Formation aussi passionnante qu’exigeante, le MD-PhD attire de plus en plus de médecins désireux de mener de front clinique et recherche. Les points de vue de Lucia Mazzolai, présidente de la Commission MD-PhD Lausanne, et de Samuel Jones, qui effectue actuellement son doctorat dans cette filière.
Lucia Mazzolai a pris les commandes de la Commission MD-PhD en août 2020… en pleine crise du COVID. La professeure de la FBM, par ailleurs cheffe du Département cœur-vaisseaux du CHUV, a dû faire la preuve de son dynamisme et de sa pugnacité par vents contraires. Et les résultats sont là : en juillet 2022, ce sont quatre candidats présentés par la Commission MD-PhD lausannoise (UNIL et EPFL) qui ont obtenu une bourse de Berne, sur treize récipiendaires au total.
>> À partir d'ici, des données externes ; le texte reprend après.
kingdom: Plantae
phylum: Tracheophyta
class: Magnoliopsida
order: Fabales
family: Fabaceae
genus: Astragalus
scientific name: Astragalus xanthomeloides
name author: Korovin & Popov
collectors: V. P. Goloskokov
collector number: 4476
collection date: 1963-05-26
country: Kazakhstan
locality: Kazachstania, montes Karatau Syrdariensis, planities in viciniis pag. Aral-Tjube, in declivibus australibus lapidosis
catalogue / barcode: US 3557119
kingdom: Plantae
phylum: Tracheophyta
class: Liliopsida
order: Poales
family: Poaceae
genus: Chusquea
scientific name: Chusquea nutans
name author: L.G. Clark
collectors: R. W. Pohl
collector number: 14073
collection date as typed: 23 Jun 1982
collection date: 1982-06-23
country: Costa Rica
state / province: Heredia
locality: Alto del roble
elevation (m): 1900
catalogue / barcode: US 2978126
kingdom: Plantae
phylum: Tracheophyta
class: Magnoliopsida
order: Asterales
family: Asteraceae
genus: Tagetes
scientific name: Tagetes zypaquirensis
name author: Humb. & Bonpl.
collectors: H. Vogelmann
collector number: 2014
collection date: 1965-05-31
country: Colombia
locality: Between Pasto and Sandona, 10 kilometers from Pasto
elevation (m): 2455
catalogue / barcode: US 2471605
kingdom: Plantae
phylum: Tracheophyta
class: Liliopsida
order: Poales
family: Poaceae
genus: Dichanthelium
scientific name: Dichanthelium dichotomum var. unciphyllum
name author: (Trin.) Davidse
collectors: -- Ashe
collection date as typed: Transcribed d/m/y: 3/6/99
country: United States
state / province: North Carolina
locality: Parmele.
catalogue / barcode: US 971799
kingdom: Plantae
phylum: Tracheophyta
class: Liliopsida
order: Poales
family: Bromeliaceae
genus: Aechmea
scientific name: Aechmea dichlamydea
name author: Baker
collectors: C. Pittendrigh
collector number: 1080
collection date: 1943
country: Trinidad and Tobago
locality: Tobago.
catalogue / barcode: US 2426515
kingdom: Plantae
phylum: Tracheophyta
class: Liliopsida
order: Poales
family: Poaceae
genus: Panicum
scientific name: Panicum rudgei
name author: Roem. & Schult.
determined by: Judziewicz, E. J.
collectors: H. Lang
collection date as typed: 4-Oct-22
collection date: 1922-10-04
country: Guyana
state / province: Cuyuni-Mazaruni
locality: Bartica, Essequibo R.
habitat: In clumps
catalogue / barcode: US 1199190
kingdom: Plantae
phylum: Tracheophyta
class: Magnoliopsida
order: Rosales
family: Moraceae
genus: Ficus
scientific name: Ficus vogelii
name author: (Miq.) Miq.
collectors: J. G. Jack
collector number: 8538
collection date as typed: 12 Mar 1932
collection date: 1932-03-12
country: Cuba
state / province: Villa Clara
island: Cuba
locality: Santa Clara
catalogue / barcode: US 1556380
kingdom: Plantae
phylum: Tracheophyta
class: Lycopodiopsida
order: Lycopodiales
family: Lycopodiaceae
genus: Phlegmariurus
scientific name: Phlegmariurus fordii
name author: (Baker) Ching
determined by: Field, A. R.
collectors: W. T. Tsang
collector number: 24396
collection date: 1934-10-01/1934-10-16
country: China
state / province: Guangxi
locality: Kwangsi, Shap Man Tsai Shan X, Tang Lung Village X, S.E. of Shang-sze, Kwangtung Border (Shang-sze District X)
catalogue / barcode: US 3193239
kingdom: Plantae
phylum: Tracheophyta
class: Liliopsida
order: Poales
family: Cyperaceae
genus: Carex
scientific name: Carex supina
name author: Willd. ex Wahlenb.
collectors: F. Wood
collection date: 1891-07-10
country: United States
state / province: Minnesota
Un très beau résultat, puisque la chasse aux subsides du FNS et de l’ASSM pour les médecins désireux de se lancer dans un doctorat en sciences de la vie est très compétitive.
L’angiologue reste modeste : « Nous avons avant tout un rôle de facilitateur, nous n’y sommes finalement pas pour grand-chose si nous avons les bons candidats ou candidates, avec la motivation, le bon sujet. » Reste que dès son arrivée à la présidence de la Commission, Lucia Mazzolai a compris que l’argent était le nerf de la guerre : « J’ai donc pris mon bâton de pèlerin, et j’ai négocié deux bourses MD-PhD avec l’EPFL et deux autres avec la FBM. » Quatre subsides qui s’ajoutent à ceux apparus sous la présidence d’Ivan Stamenkovic, à qui elle a succédé : une bourse de l’ISREC et la bourse Theodor et Gabriela Kummer, distribuée une année sur deux.
Dès lors, les « recalés » de Berne peuvent encore bénéficier de plusieurs bourses locales, et ce sont théoriquement une petite dizaine de doctorantes et de doctorants MD-PhD lausannois qui peuvent obtenir un subside, sans compter les financements au sein des services. « Nous effectuons un ranking de nos candidats, au nombre d’une quinzaine habituellement. Nous envoyons les cinq meilleurs à Berne, et ceux qui n’auront pas obtenu de bourses du FNS ou de l’ASSM peuvent compter sur une bourse locale, ainsi qu’une partie des viennent-ensuite », explique Lucia Mazzolai.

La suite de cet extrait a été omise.